Required task >> Could you pick up the blog post below, about who reads the blog and why some researchers find it boring, and continue it from its last sentence, leaving the entries aside?

Supplied text >>
* Start *

Someone pointed me to a comment that a psychology researcher wrote that he almost never reads our blog and that it “too quickly bores me.”

That’s ok. I’m sure that lots of people have stumbled upon our blog, one way or another, and have been bored by it.

We don’t have a niche audience, exactly; maybe it’s more of a mixture of niches, including people who are interested in statistics teaching, students who enjoy getting exposed to statistical ideas as they come in (in the same way that some people like to listen to the news on the radio in part they never know exactly what topics will come up that day), people who use Bayesian methods or who do research in Bayesian methods and want to keep up with the latest idea, Stan users, political scientists, people who click on a link that they see on facebook or whatever and keep reading, people who study and do research on causal inference, as well as frequent commenters and people who just enjoy whatever soap opera we happen to be covering this month.

Add up all those niches, though, and it’s still a small subset of the population. Most people, even most quantitative social science researchers, have better things to do than read and converse about statistical modeling, causal inference, and social science. So it makes sense that there are researchers that find the blog to be boring.

* End *

Supplied material >>
* Start *

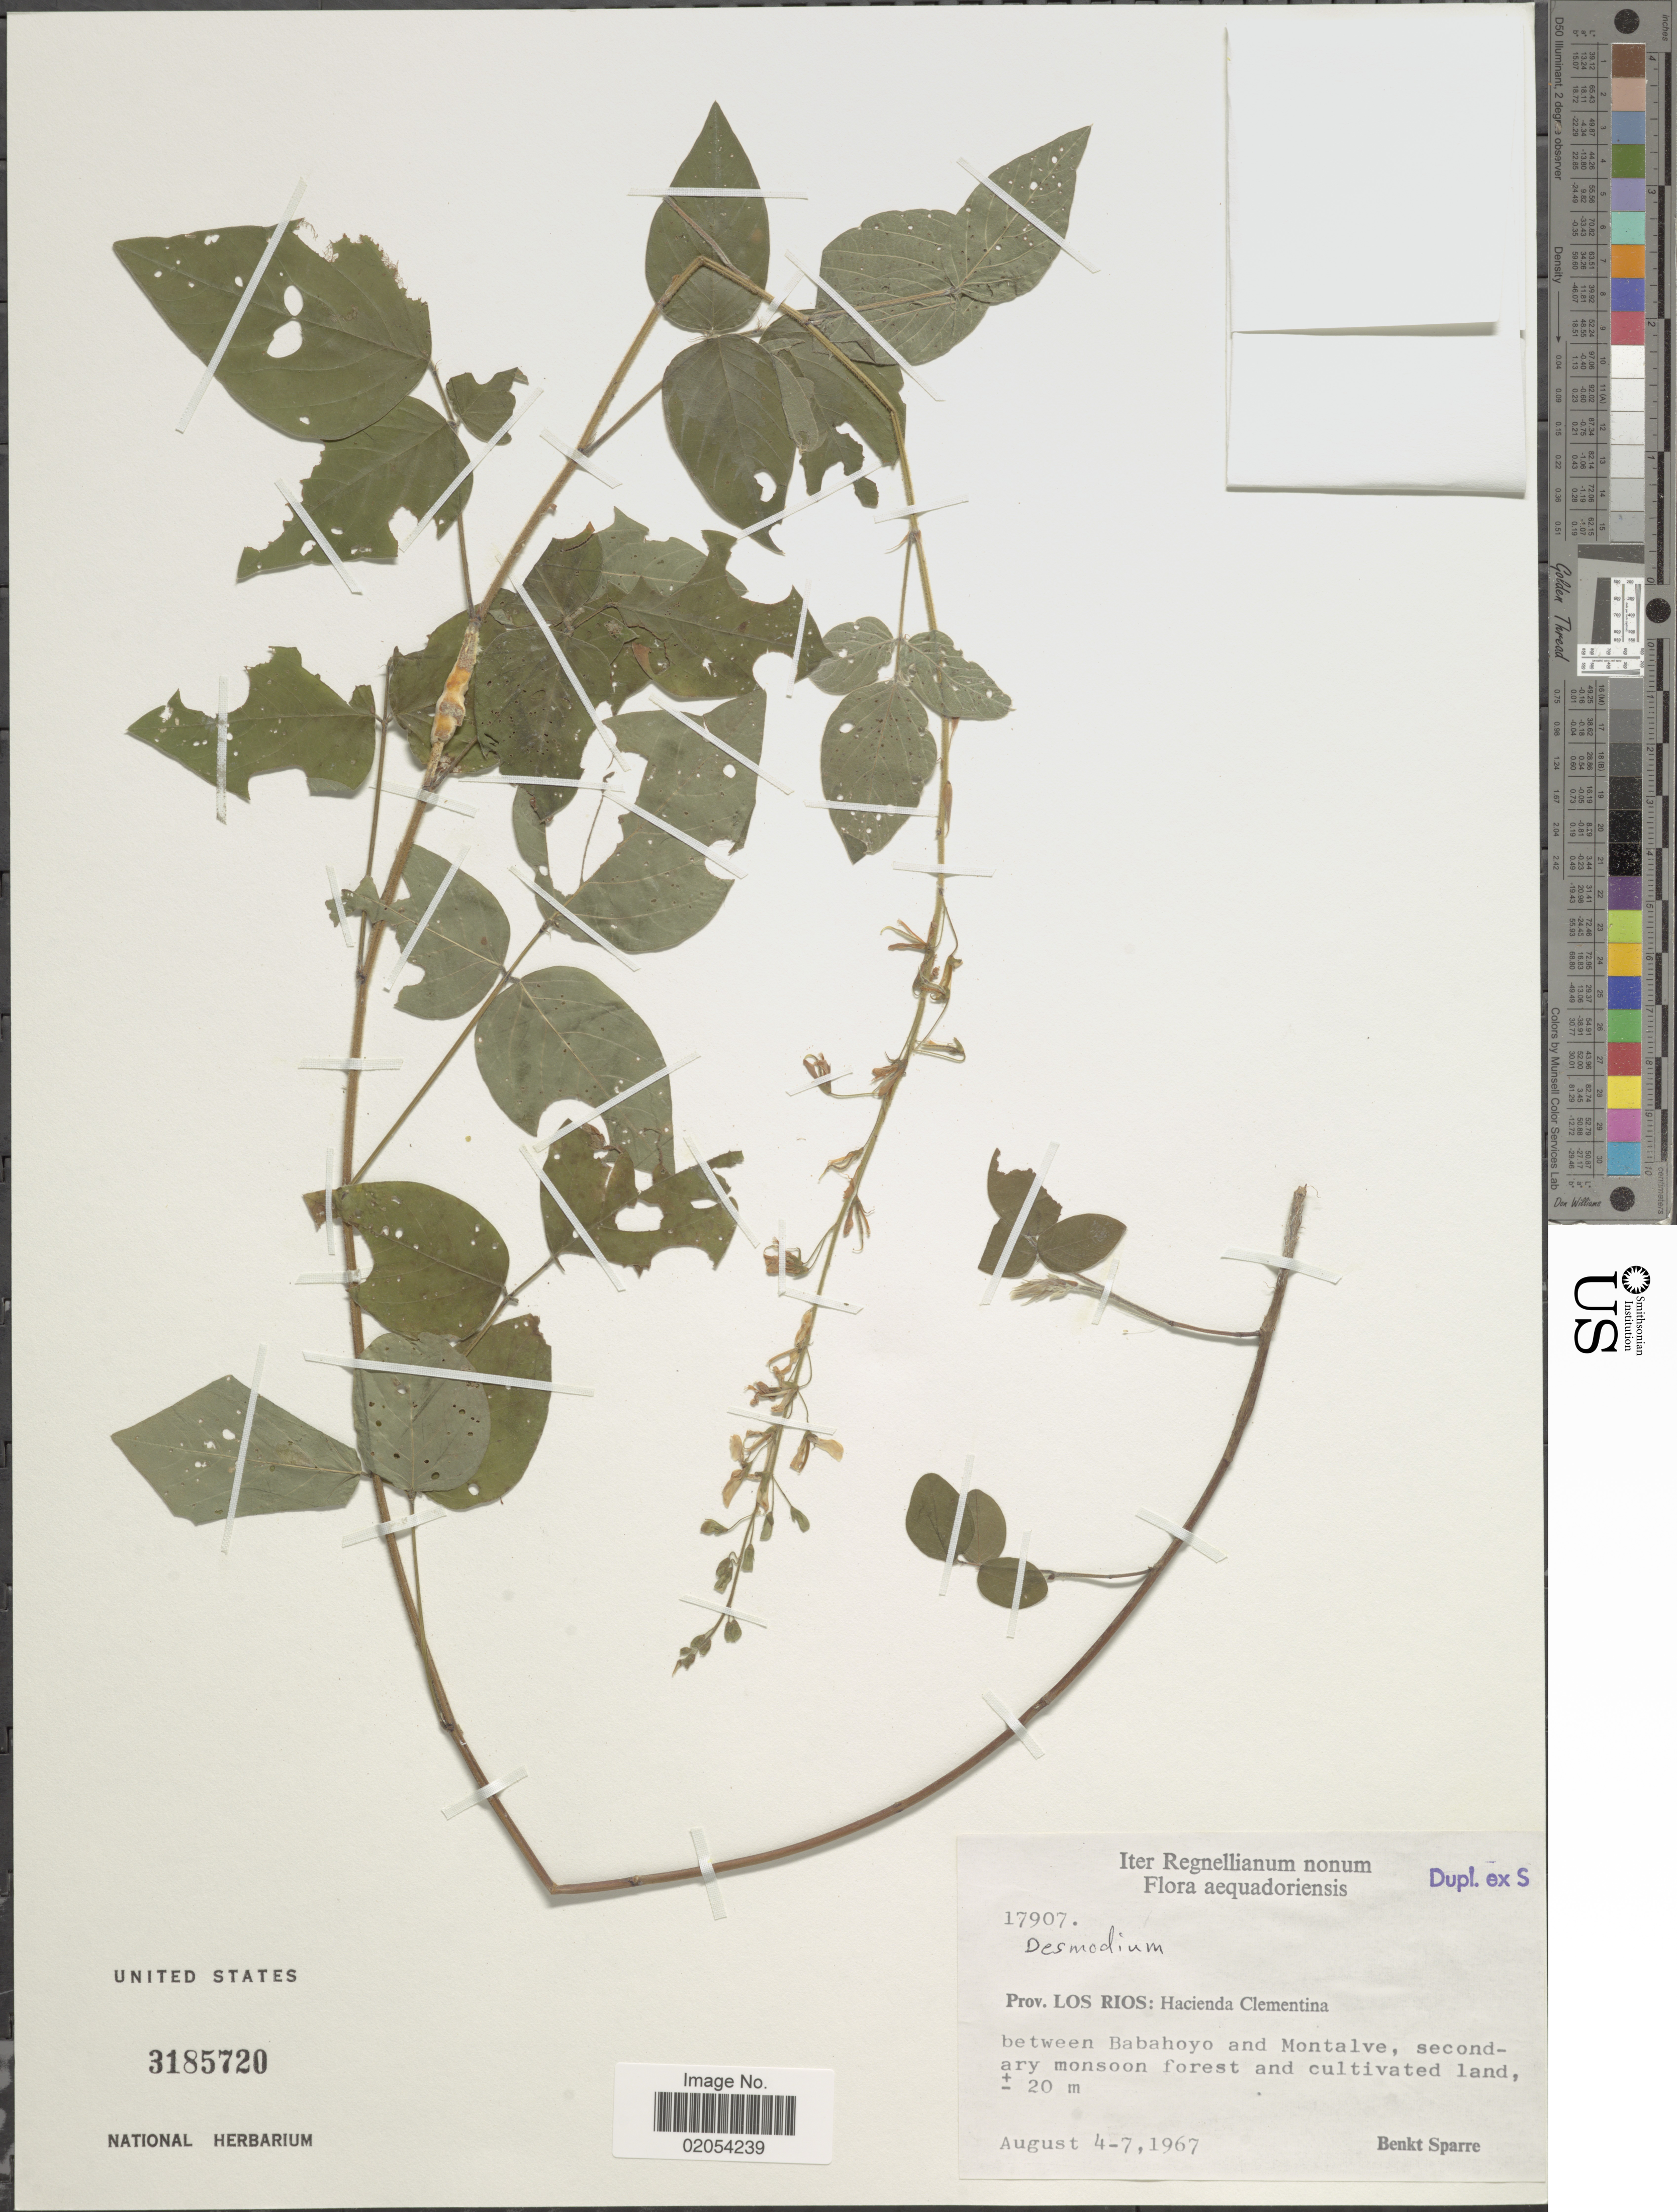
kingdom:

* End *
* Start *

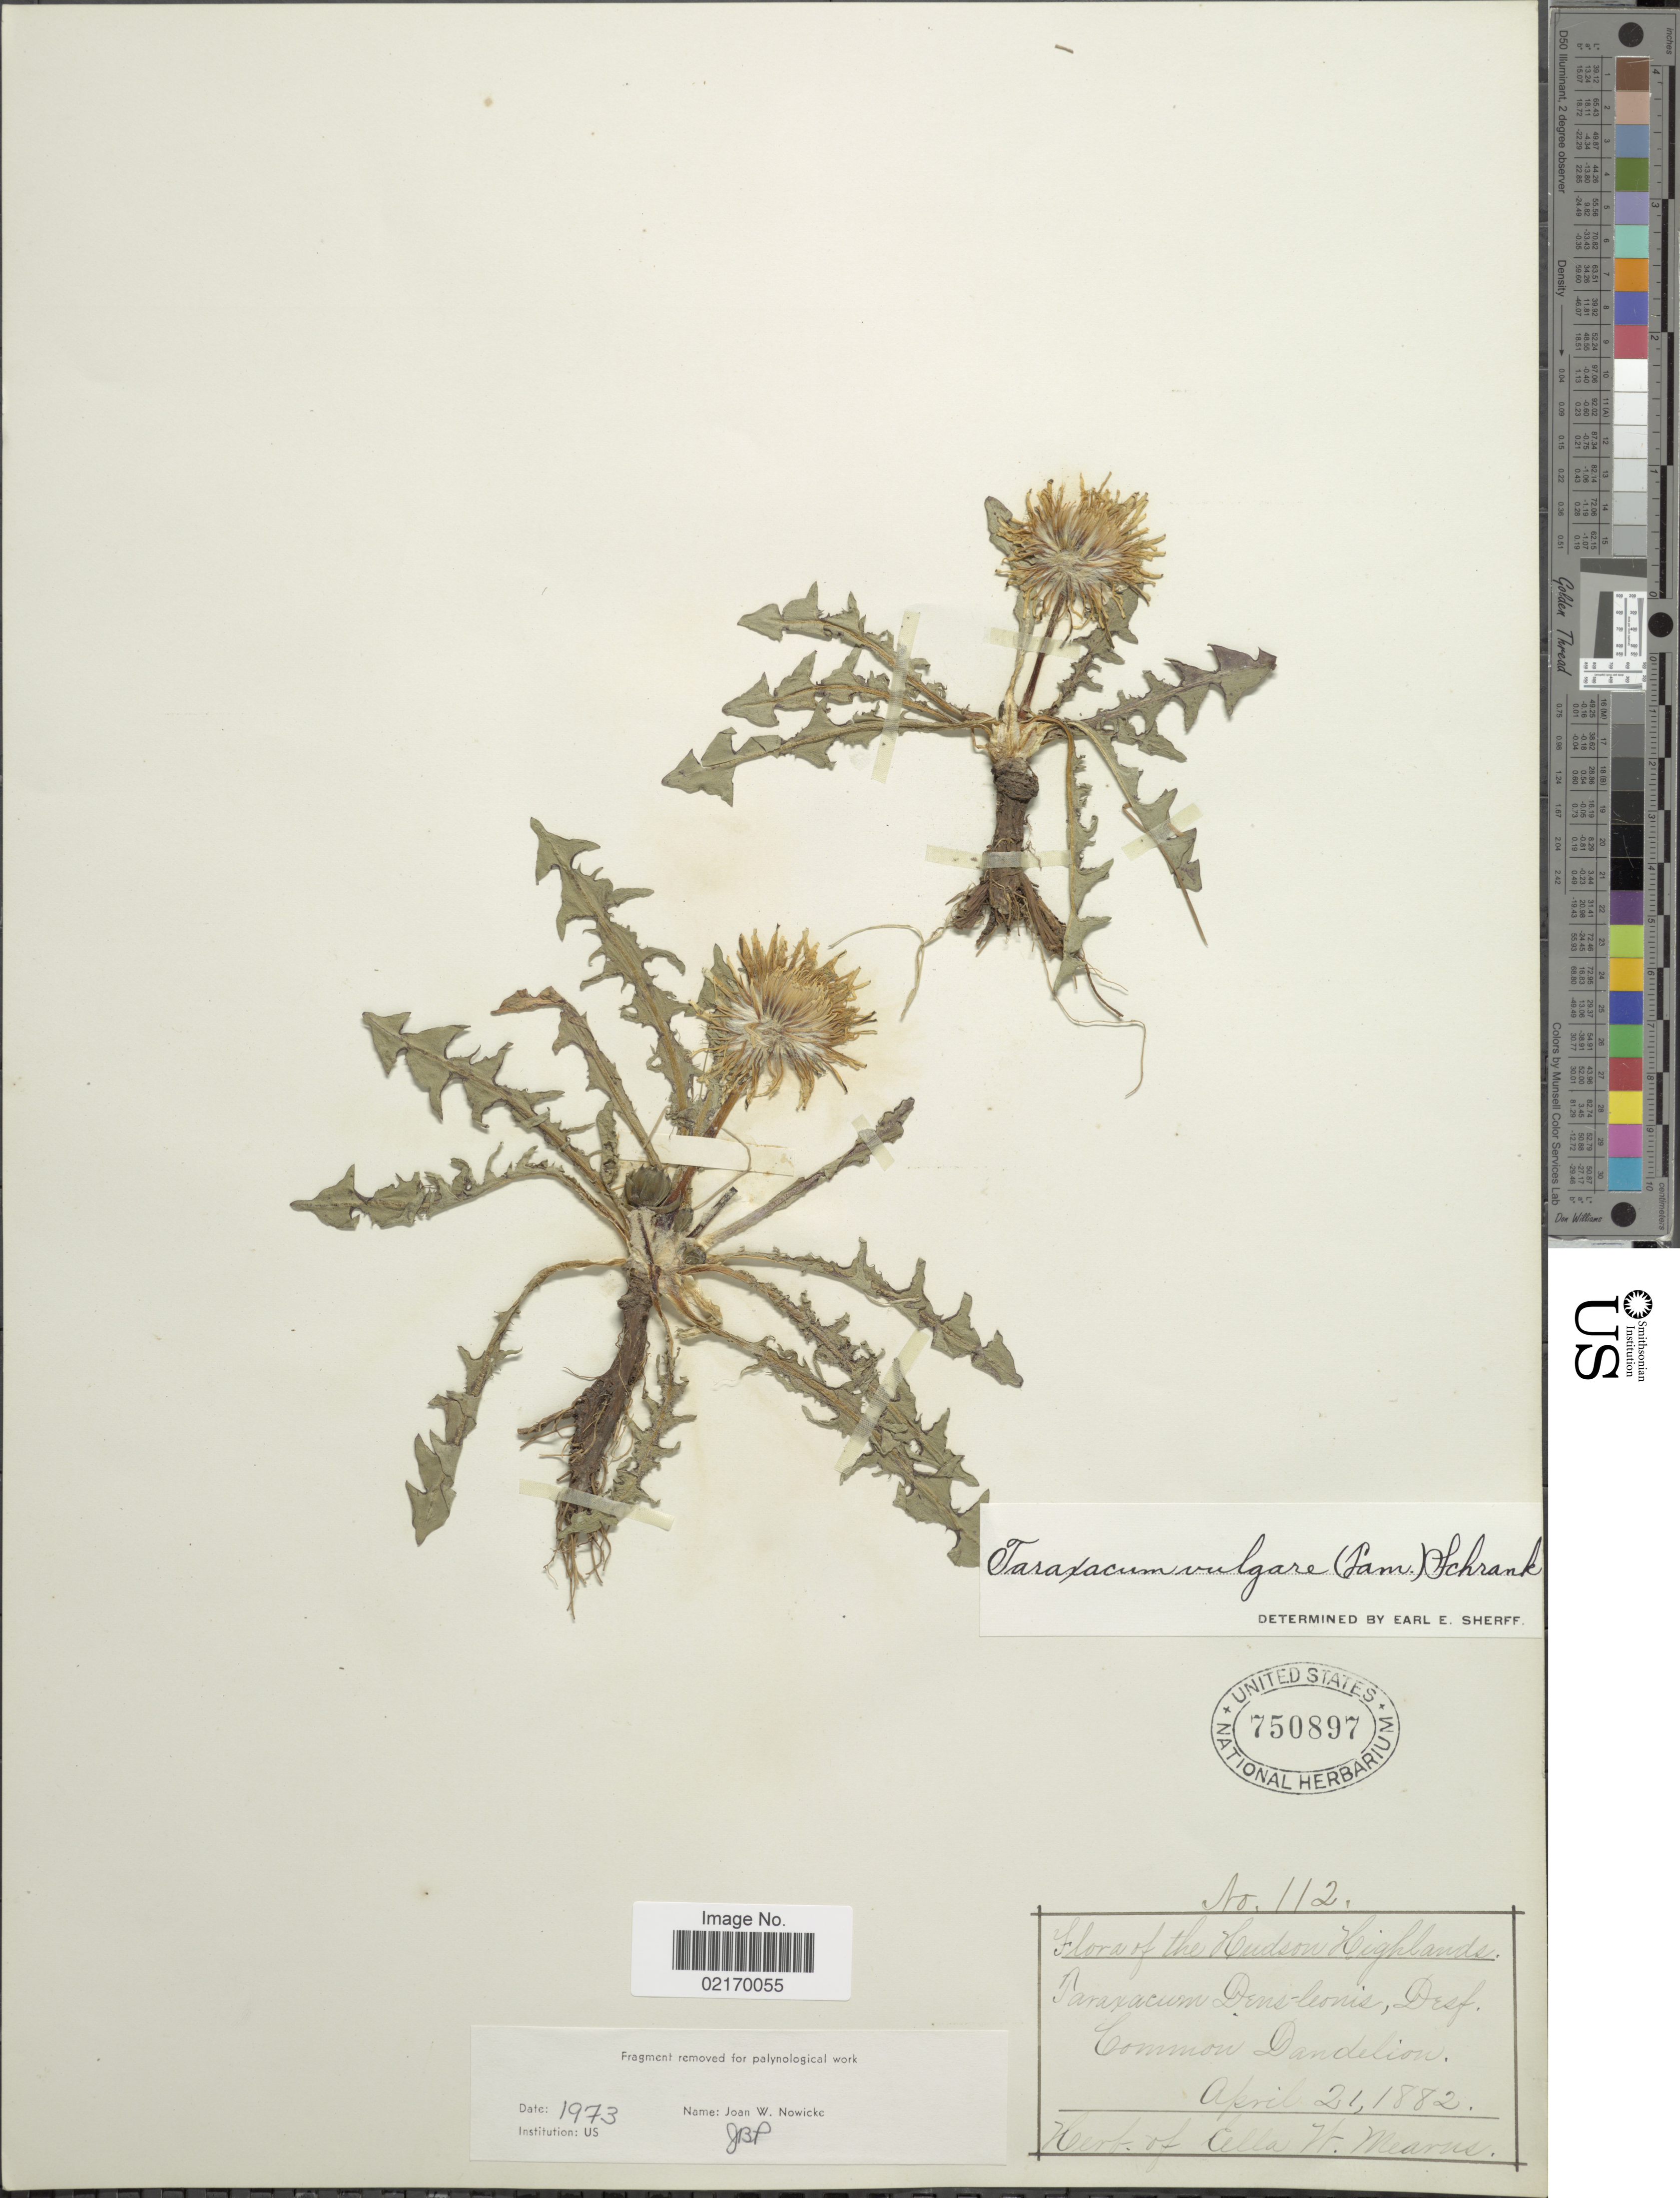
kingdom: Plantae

* End *

Response to the exercise >>
What’s interesting to me, though, is the norm or assumption that a blog should be entertaining.

It seems that we demand entertainment in some media but not others. We expect movies to be entertaining, and if they’re not, we’re annoyed. Even documentaries are supposed to be well paced. If not, they’ll be criticized as being boring, or “preachy,” or whatever. Most TV is expected to entertain also, except for certain special events such as official speeches, rocket launches, and Super Bowls, which it’s considered ok to watch out of ritual obligation.

Novels and plays, we usually expect to entertain us, with some exceptions. I might read Moby Dick because it’s thought provoking and has brilliant passages. It’s not entertaining, exactly, but reading it can be satisfying. We don’t always expect dinner to be entertaining either, but we do what it to fill us up.

What about textbooks and nonfiction books? Some of these are entertaining. In Regression and Other Stories, we try to amuse. The classic textbook Numerical Methods That Work is a flat-out fun read. Some scholarly works for the general public are highly readable. I’m thinking of The Origins of the Second World War. Hey, here’s a whole list of entertaining nonfiction books I’ve read. Entertaining is great, if you can have it. But I’ve read lots of completely unentertaining books that were great because they had important information. That would describe most of my textbooks, as well as various nonfiction books. If a textbooks entertaining, that’s lagniappe.

And then there are research articles. There are entertaining research papers out there—I’ve written a few, myself!—but most of the time we don’t expect journal articles to be entertaining. Indeed, there are times when we would feel that any effort made by an author to be entertaining is effort wasted, if it could be spent on content itself.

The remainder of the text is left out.